■ Testo di partenza:
Non so se compiacermi del (facile) vaticinio che avevo azzardato su questo blog tempo fa: tra un po’ – con la crisi della professione e la conseguente fuga dal giornalismo attivo – arriveremo al paradosso di avere più pr che giornalisti. Come negli hotel a 5 stelle lusso insomma, dove la regola è di almeno un dipendente per ogni cliente. Non lo dico solo io. Lo conferma, almeno per la Gran Bretagna, anche Shafik Meghji su PRWeek, una delle maggiori testate online nel campo delle pubbliche relazioni e lo riporta qui il sito del Ldsi (Libertà di Stampa e Diritto all’Informazione).
Per un giornalista l’espressione è forte: passare da “oggettivi” a “soggettivi”. Scavalcare la staccionata, piazzarsi dall’altra parte della barricata, insomma. Ovvero abbandonare la professione e buttarsi nel mare magnum delle pubbliche relazioni. Una tentazione che è spesso, al tempo stesso, una necessità e un’opportunità, una speranza e un salto nel buio.

■ Dati forniti:

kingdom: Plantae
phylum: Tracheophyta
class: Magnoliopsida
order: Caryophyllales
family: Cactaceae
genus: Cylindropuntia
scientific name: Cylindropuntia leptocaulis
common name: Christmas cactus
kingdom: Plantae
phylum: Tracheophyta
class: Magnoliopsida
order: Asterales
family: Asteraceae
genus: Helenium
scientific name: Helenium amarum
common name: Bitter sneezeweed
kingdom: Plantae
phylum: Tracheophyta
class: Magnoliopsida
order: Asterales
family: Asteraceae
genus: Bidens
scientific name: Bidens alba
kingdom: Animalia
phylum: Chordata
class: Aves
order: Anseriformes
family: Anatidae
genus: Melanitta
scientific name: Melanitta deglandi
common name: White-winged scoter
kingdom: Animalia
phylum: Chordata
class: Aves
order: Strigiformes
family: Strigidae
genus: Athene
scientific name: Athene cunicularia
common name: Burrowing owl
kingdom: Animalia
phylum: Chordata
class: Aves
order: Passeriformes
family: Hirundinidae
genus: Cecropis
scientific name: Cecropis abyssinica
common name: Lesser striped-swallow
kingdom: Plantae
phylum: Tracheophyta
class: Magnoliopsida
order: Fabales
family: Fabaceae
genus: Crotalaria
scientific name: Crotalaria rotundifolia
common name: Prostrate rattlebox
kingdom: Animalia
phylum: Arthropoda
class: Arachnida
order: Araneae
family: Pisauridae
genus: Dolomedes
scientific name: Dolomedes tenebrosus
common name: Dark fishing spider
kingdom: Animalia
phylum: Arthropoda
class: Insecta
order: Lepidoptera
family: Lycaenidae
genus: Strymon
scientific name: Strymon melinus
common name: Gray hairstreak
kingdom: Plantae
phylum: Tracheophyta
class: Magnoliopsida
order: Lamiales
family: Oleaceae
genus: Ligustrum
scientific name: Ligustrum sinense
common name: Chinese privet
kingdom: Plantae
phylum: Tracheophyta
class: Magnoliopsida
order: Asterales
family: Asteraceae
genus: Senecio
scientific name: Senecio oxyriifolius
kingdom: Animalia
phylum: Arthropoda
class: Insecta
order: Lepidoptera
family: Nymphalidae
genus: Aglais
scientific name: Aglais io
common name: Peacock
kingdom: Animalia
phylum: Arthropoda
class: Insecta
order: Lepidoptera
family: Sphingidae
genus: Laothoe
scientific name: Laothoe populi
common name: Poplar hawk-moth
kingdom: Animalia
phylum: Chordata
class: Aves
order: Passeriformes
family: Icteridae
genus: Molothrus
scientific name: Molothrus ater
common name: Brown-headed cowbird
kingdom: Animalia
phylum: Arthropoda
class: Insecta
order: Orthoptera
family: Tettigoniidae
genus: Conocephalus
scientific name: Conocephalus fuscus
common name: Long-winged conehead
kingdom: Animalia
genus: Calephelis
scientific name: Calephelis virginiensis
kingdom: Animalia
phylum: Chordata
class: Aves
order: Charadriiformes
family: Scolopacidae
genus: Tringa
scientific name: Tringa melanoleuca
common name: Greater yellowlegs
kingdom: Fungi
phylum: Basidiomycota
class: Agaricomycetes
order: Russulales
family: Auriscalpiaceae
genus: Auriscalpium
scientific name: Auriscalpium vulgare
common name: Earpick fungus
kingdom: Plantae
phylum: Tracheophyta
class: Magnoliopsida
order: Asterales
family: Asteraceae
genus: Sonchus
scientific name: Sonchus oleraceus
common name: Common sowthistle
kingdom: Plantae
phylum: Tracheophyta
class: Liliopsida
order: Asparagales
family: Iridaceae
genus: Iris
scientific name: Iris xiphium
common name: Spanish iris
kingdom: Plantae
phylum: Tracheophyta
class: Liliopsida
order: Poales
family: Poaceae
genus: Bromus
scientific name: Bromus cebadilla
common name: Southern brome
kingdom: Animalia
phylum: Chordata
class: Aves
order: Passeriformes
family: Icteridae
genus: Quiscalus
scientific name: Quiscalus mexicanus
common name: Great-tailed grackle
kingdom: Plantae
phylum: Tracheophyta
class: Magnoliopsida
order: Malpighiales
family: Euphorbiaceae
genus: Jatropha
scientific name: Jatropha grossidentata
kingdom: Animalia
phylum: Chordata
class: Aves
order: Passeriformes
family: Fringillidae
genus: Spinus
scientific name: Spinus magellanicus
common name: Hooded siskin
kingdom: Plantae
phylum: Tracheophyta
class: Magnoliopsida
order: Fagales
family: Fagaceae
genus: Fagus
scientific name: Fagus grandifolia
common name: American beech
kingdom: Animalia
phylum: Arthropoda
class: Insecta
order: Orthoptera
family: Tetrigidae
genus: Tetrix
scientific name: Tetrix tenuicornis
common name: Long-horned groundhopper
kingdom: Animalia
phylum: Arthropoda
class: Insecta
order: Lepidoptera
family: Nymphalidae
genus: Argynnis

■ Consegna 1:
Indica se ciascuna affermazione concorda con il testo di partenza, rispondendo sì o no e citando le parole decisive: (a) negli hotel a 5 stelle lusso la regola è di almeno un dipendente per ogni cliente; (b) PRWeek viene presentata come una testata cartacea; (c) il passaggio alle pubbliche relazioni è descritto soltanto come un'opportunità.
■ Consegna 2:
Nel brano del testo di partenza che inizia con "Per un giornalista" e finisce con "salto nel buio.", sostituisci "barricata" con "trincea" e riscrivi il brano per intero.
Per rispondere occorre basarsi soltanto sul testo di partenza.

■ Risposta definitiva 1:
(a) Sì: «dove la regola è di almeno un dipendente per ogni cliente».
(b) No: «una delle maggiori testate online nel campo delle pubbliche relazioni».
(c) No: «una necessità e un’opportunità, una speranza e un salto nel buio».

■ Risposta definitiva 2:
Per un giornalista l’espressione è forte: passare da “oggettivi” a “soggettivi”. Scavalcare la staccionata, piazzarsi dall’altra parte della trincea, insomma. Ovvero abbandonare la professione e buttarsi nel mare magnum delle pubbliche relazioni. Una tentazione che è spesso, al tempo stesso, una necessità e un’opportunità, una speranza e un salto nel buio.